Many students are finding remarkable success with today’s programming tools.

At a recent Apple Developers Conference Scholarship Program event, Federighi recalled, students as young as 12 would rush up to him to show him an app they had programmed. “What they’ve been able to achieve at such a young age, I’m envious,” he said.

Federighi still loves programming, even if he doesn’t get to dig in on any of Apple’s production code — at least for now. The last time he coded full-time was before returning to Apple in 2009 (Federighi was there from 1996 to 1999). Now he tends to do it in his spare time and when on vacation. He codes in XCode and Apple’s new Swift programming language, sometimes on a game or apps, and other times, using XCode’s Playgrounds feature, on bits and pieces of code relating to projects Apple is currently working on. Federighi does it to, as he put it, “kick the tires.”

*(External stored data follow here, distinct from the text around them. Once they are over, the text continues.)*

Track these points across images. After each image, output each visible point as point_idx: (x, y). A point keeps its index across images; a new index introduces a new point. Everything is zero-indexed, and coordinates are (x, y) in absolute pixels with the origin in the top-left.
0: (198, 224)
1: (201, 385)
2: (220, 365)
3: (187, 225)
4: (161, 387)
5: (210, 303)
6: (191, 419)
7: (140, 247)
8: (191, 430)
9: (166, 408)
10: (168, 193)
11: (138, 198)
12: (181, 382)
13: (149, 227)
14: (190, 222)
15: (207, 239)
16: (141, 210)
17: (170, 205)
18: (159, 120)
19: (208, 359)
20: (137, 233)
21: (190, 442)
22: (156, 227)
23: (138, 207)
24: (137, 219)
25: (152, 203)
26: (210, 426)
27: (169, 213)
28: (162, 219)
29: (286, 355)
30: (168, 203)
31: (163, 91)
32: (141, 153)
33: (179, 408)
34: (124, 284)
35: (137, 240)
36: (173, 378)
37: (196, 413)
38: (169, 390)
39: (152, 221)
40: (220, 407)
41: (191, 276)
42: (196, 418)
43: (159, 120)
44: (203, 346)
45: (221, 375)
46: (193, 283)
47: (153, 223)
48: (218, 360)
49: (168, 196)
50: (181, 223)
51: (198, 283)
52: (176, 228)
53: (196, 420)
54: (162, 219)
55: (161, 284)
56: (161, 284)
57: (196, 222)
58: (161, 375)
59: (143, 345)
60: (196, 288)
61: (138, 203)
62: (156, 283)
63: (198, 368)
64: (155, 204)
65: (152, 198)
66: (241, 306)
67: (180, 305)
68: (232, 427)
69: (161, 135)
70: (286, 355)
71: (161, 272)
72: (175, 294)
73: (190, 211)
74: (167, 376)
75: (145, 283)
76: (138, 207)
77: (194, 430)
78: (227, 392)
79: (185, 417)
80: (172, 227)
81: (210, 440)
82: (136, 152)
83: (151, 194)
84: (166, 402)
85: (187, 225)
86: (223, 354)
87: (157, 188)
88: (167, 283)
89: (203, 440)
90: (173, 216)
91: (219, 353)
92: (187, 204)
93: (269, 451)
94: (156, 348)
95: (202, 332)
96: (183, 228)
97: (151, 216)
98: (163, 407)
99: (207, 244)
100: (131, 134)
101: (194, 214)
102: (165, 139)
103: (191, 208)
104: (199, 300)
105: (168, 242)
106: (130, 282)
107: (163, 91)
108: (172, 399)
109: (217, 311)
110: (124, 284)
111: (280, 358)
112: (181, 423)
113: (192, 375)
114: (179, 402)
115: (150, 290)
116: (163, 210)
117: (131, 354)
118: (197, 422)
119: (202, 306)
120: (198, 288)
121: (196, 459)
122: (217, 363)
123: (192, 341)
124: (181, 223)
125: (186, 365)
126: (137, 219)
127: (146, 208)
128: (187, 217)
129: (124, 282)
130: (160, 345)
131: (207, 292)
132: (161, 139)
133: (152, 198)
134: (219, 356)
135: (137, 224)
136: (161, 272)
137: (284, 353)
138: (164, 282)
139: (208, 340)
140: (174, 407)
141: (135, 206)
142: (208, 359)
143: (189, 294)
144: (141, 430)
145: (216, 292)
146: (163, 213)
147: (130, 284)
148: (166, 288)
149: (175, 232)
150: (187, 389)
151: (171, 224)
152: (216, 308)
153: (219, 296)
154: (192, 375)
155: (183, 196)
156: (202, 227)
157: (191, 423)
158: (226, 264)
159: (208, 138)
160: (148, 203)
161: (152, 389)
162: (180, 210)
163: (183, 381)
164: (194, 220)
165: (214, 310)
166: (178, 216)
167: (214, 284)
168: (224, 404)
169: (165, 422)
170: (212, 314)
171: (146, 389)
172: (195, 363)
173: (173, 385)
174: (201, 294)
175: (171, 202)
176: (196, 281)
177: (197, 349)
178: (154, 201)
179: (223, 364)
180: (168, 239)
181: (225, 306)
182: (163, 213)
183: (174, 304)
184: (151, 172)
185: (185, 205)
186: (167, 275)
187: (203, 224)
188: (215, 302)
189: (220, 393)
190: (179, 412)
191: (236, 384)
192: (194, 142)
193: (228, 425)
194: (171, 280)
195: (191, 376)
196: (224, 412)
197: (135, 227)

If Apple and other Hour of Code partners achieve their goal of exposing thousands of children to the power and, perhaps, fun of coding, there will likely only be a handful of future Federighis among them. Perhaps the exposure will also stop people from thinking of coding as something daunting and start considering it as something else.

“Hopefully coding can become cool, we’re all still pulling for that,” said Federighi.